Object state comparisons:
Start of Block
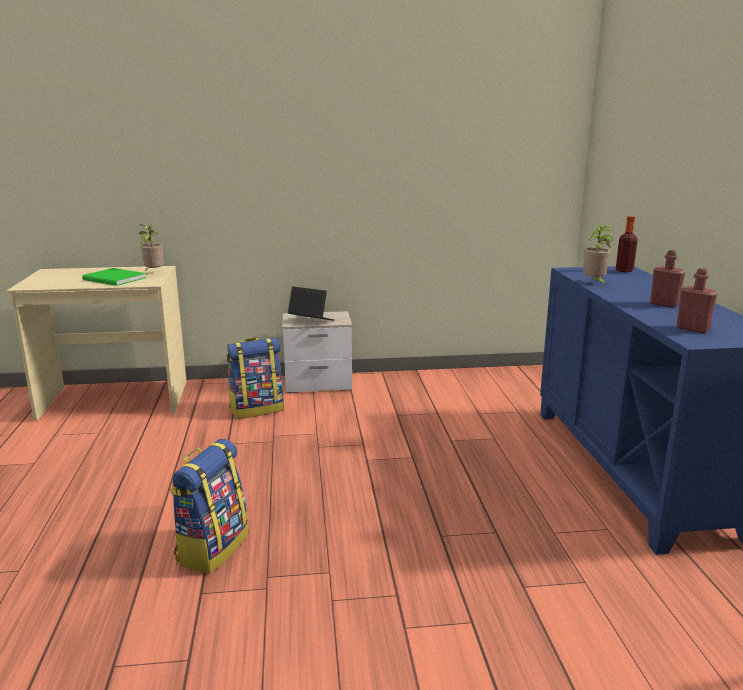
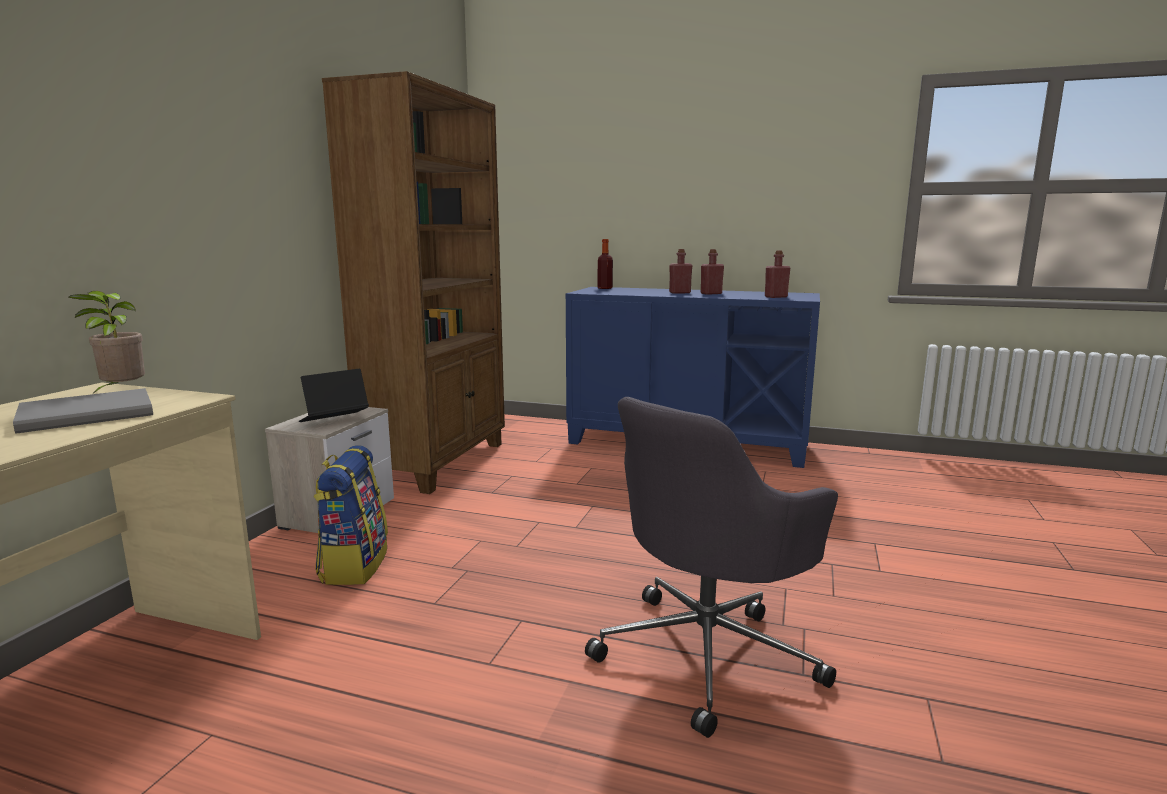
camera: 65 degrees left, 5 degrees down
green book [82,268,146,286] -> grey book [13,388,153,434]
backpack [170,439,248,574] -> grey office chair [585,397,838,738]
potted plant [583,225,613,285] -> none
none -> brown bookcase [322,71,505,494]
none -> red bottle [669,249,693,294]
End of Block
Start of Block
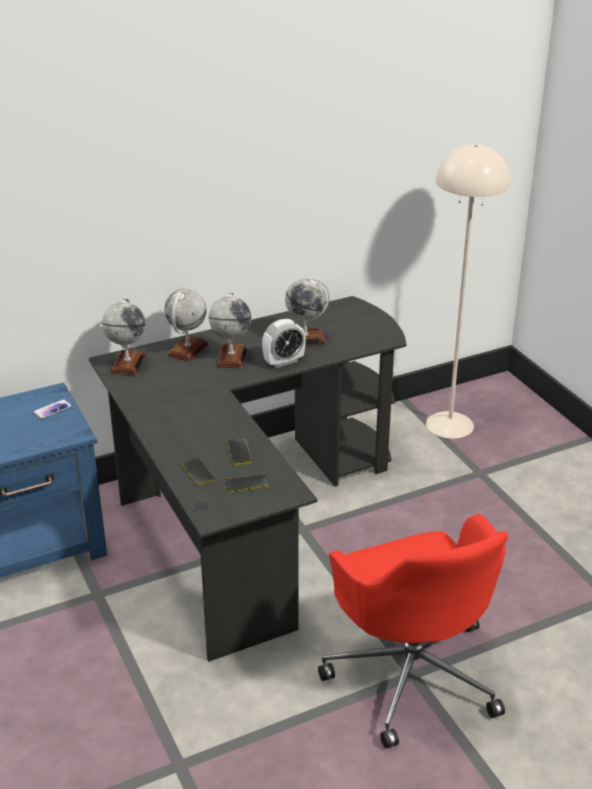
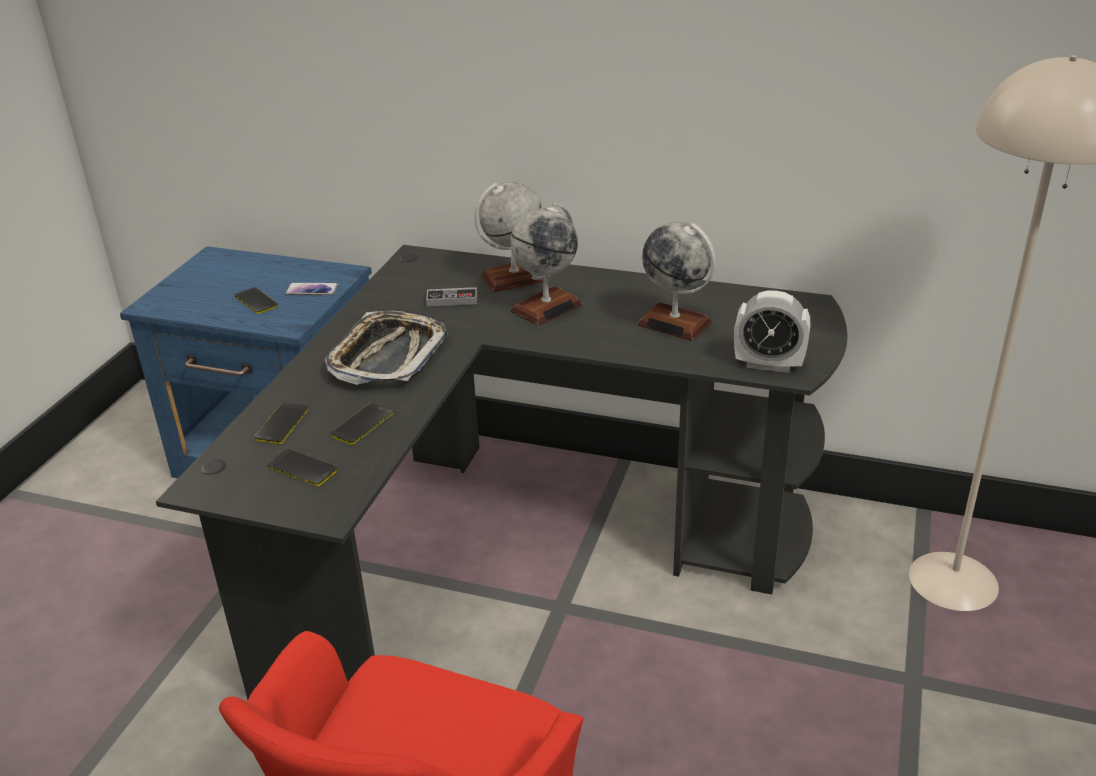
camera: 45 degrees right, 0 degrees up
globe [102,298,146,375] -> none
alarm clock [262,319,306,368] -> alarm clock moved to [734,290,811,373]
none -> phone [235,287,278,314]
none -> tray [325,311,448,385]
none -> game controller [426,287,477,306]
End of Block
* What is expected *
Using the records above, copy word for word the line with "backpack [170,439,248,574] ->", the line with "none -> red bottle [669,249,693,294]", and every line between them.

* Exercise response *
backpack [170,439,248,574] -> grey office chair [585,397,838,738]
potted plant [583,225,613,285] -> none
none -> brown bookcase [322,71,505,494]
none -> red bottle [669,249,693,294]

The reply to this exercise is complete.